For our July Toronto AWS Users Group Meetup, Andrew Brown (CEO of ExamPro) is BACK, talking about a VERY popular meetup topic: AWS Security. Make sure to RSVP for this meetup quick - it will fill up FAST! See you there!
Advanced AWS Security - Hacking an Account, Securing our Account, and Investigating Suspicious Behaviour
Andrew recently attended AWS security conference re:Inforce and is bringing back with him scenario-based cloud security knowledge from the perspective of both the attacker and defender.
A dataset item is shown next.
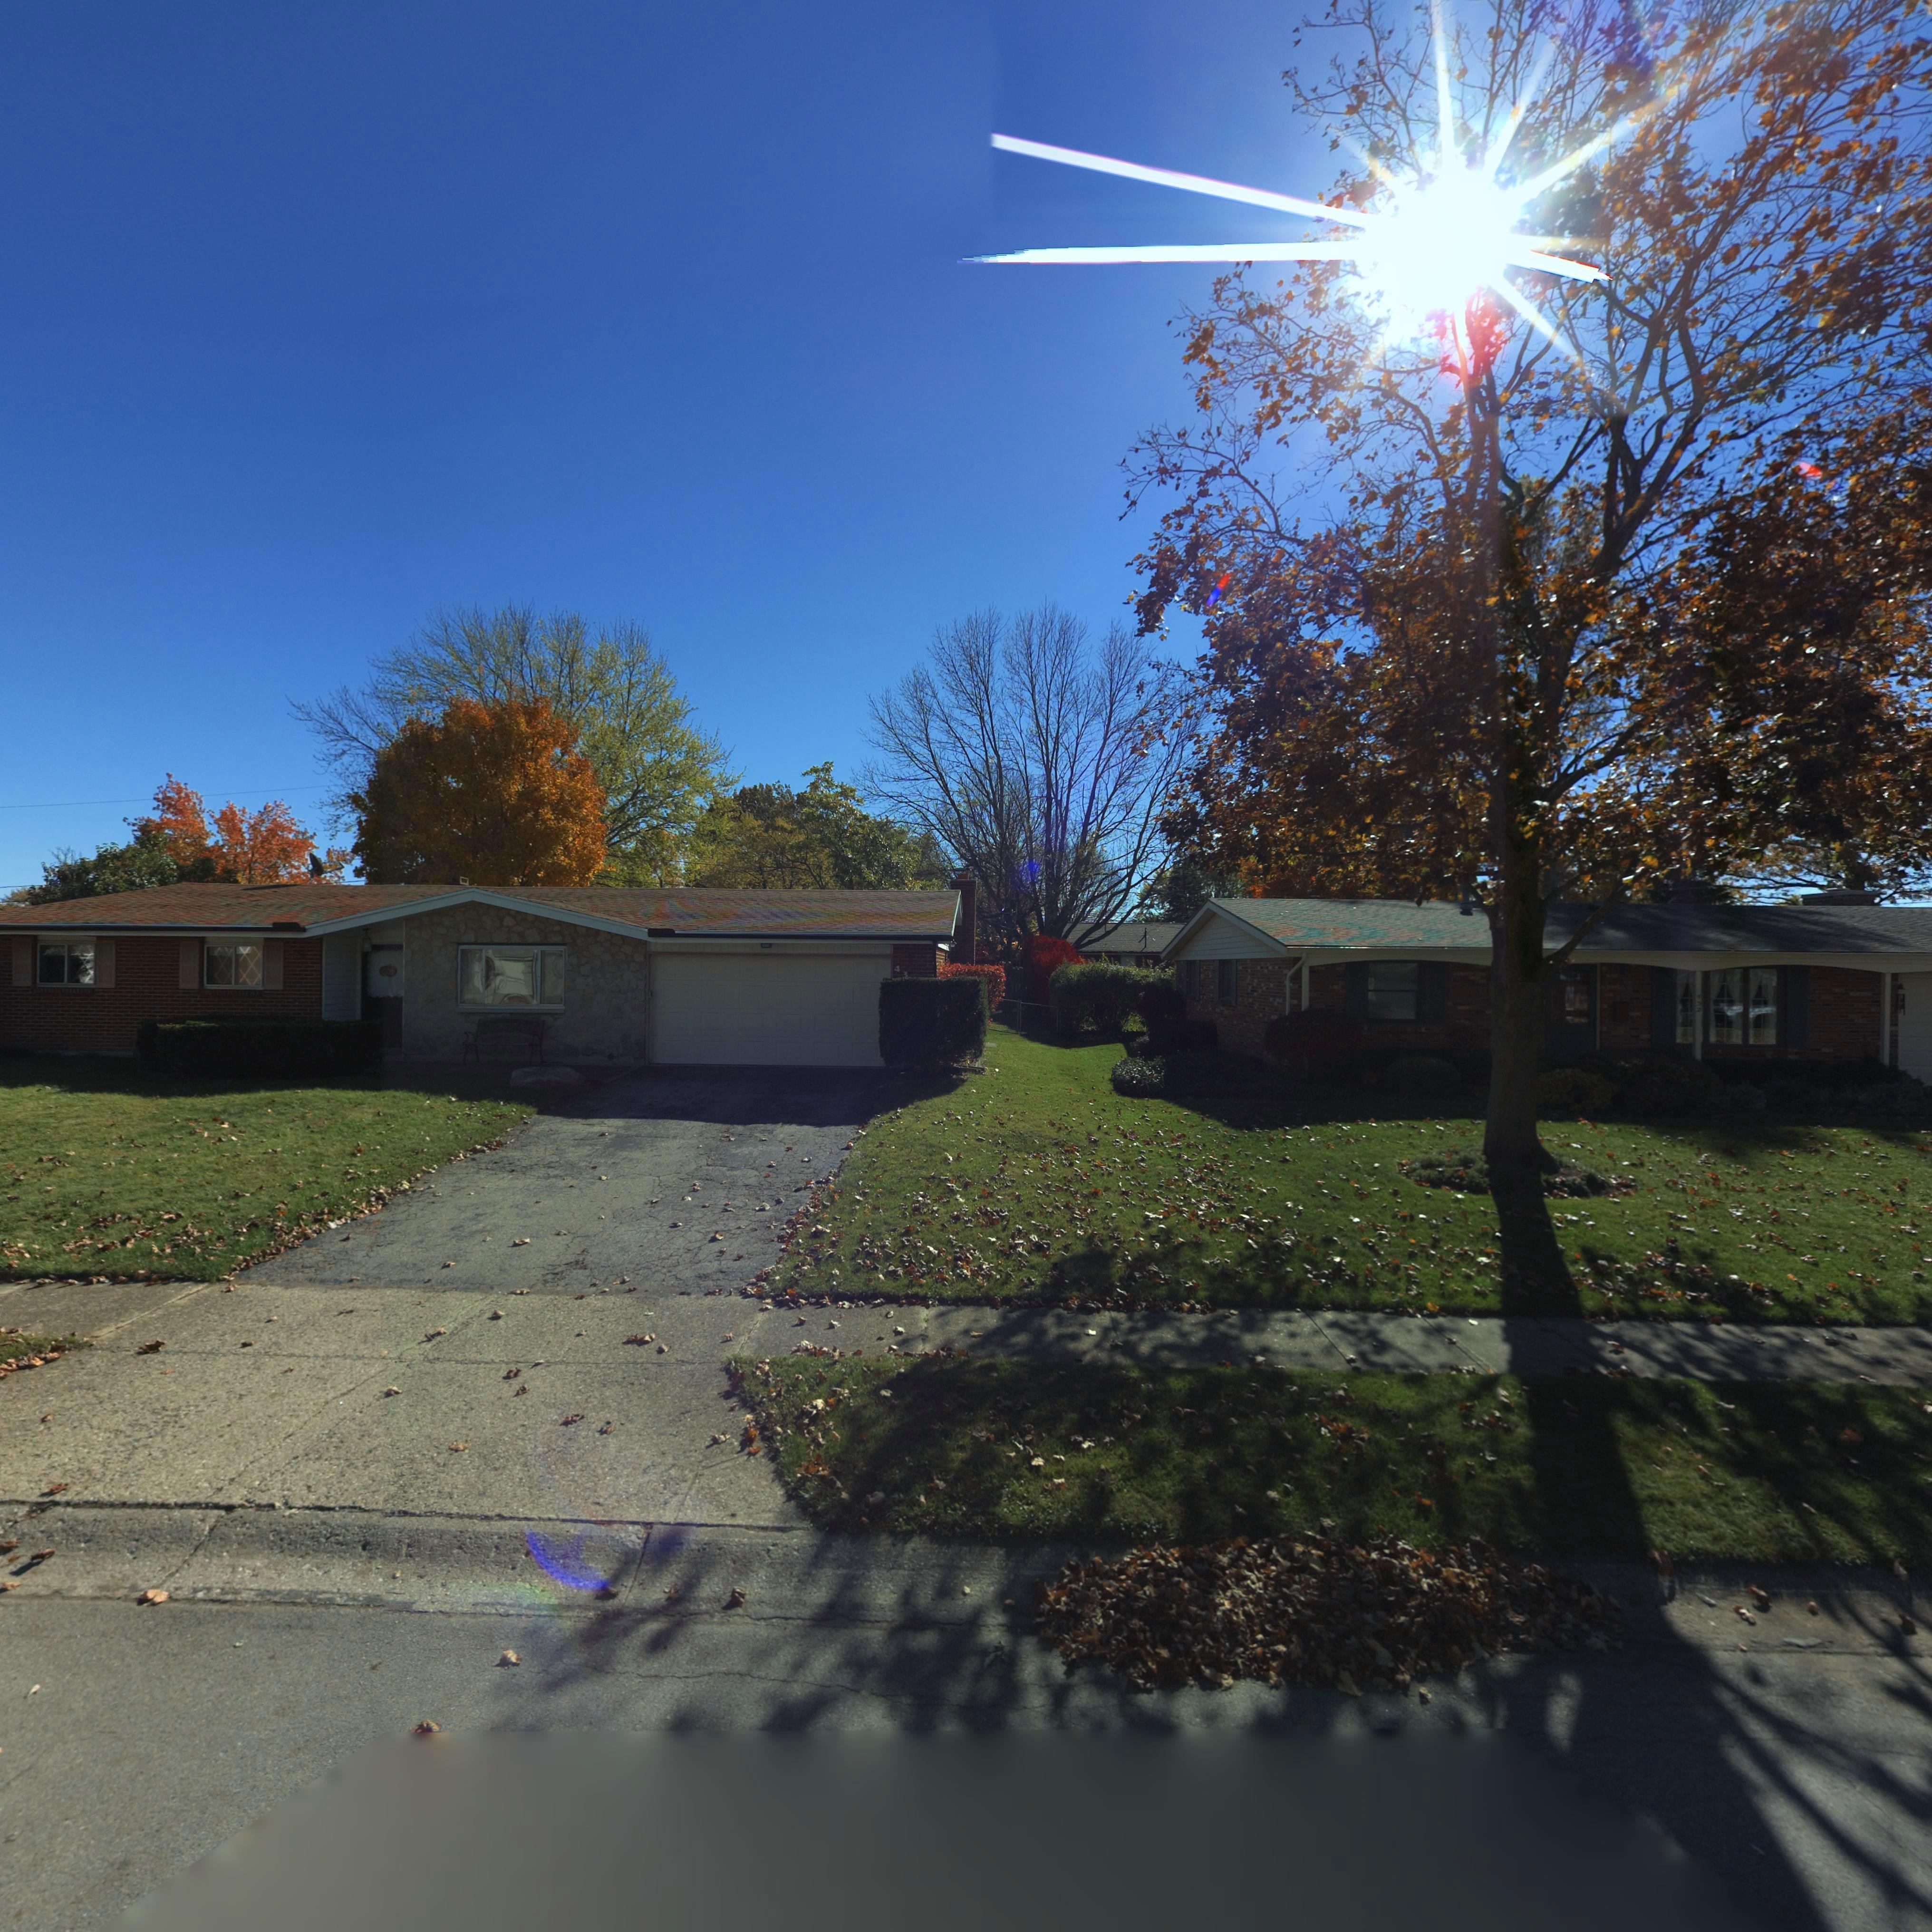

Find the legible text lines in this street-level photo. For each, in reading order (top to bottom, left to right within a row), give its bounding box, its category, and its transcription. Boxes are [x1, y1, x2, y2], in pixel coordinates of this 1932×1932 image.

This talk will help you quickly put into perceptive how to harden your AWS account and investigate for suspicious behaviour.
From the attacker, let us find a point of entry, look at how to escalate our privileges, leaving zero footprints in CloudTrail, Avoid triggering GuardDuty detection, use cross-roles as a vector of attack and abusing instance profiles.
From the defender, let us lock down permissions using permission boundaries and service control policies. Detect when keys are leaked, continuously patch our baseline servers, use Athena to query CloudTrail investigate strange behaviour, ensure the integrity of our logs from tampering.
Andrew Brown is the CEO of ExamPro, a service which provides training for AWS Certification. He has a specific interest in cloud security. Previously the CTO for multiple startups. He is a fan of retro video games and Star Trek DS9. If you ever want to buy him a drink, he loves premium coconut water.